**HOW TO COMPLETE THIS TASK:**
Copy out the material below, swapping every "pose line" for "position line" and leaving all else untouched.

**RECORDS FOR THE EXERCISE:**
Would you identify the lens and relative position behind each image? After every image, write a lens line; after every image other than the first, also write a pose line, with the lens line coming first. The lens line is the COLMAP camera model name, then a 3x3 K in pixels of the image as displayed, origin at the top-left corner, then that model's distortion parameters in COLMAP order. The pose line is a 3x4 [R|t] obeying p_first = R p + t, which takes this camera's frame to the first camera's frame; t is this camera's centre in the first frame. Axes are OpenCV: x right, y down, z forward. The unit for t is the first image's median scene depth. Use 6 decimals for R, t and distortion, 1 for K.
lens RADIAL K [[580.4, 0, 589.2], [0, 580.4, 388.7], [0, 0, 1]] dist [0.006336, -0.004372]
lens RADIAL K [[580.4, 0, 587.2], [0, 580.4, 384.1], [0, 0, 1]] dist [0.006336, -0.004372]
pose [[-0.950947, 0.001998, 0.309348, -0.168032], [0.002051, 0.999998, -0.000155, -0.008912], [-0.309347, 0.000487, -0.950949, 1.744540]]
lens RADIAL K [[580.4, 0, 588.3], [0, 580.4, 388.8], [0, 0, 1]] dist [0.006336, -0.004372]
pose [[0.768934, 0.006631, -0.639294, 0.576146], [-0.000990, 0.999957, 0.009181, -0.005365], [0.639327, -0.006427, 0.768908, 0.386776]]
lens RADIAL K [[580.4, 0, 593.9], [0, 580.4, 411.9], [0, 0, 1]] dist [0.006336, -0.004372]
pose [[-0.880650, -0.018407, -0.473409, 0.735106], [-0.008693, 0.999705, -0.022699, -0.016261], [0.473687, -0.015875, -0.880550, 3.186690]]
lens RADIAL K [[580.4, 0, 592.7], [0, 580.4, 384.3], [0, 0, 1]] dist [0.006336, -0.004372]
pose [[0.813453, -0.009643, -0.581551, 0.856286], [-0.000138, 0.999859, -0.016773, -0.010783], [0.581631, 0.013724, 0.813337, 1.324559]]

**OUTPUT OF THE EXERCISE:**
Would you identify the lens and relative position behind each image? After every image, write a lens line; after every image other than the first, also write a position line, with the lens line coming first. The lens line is the COLMAP camera model name, then a 3x3 K in pixels of the image as displayed, origin at the top-left corner, then that model's distortion parameters in COLMAP order. The position line is a 3x4 [R|t] obeying p_first = R p + t, which takes this camera's frame to the first camera's frame; t is this camera's centre in the first frame. Axes are OpenCV: x right, y down, z forward. The unit for t is the first image's median scene depth. Use 6 decimals for R, t and distortion, 1 for K.
lens RADIAL K [[580.4, 0, 589.2], [0, 580.4, 388.7], [0, 0, 1]] dist [0.006336, -0.004372]
lens RADIAL K [[580.4, 0, 587.2], [0, 580.4, 384.1], [0, 0, 1]] dist [0.006336, -0.004372]
pose [[-0.950947, 0.001998, 0.309348, -0.168032], [0.002051, 0.999998, -0.000155, -0.008912], [-0.309347, 0.000487, -0.950949, 1.744540]]
lens RADIAL K [[580.4, 0, 588.3], [0, 580.4, 388.8], [0, 0, 1]] dist [0.006336, -0.004372]
pose [[0.768934, 0.006631, -0.639294, 0.576146], [-0.000990, 0.999957, 0.009181, -0.005365], [0.639327, -0.006427, 0.768908, 0.386776]]
lens RADIAL K [[580.4, 0, 593.9], [0, 580.4, 411.9], [0, 0, 1]] dist [0.006336, -0.004372]
pose [[-0.880650, -0.018407, -0.473409, 0.735106], [-0.008693, 0.999705, -0.022699, -0.016261], [0.473687, -0.015875, -0.880550, 3.186690]]
lens RADIAL K [[580.4, 0, 592.7], [0, 580.4, 384.3], [0, 0, 1]] dist [0.006336, -0.004372]
pose [[0.813453, -0.009643, -0.581551, 0.856286], [-0.000138, 0.999859, -0.016773, -0.010783], [0.581631, 0.013724, 0.813337, 1.324559]]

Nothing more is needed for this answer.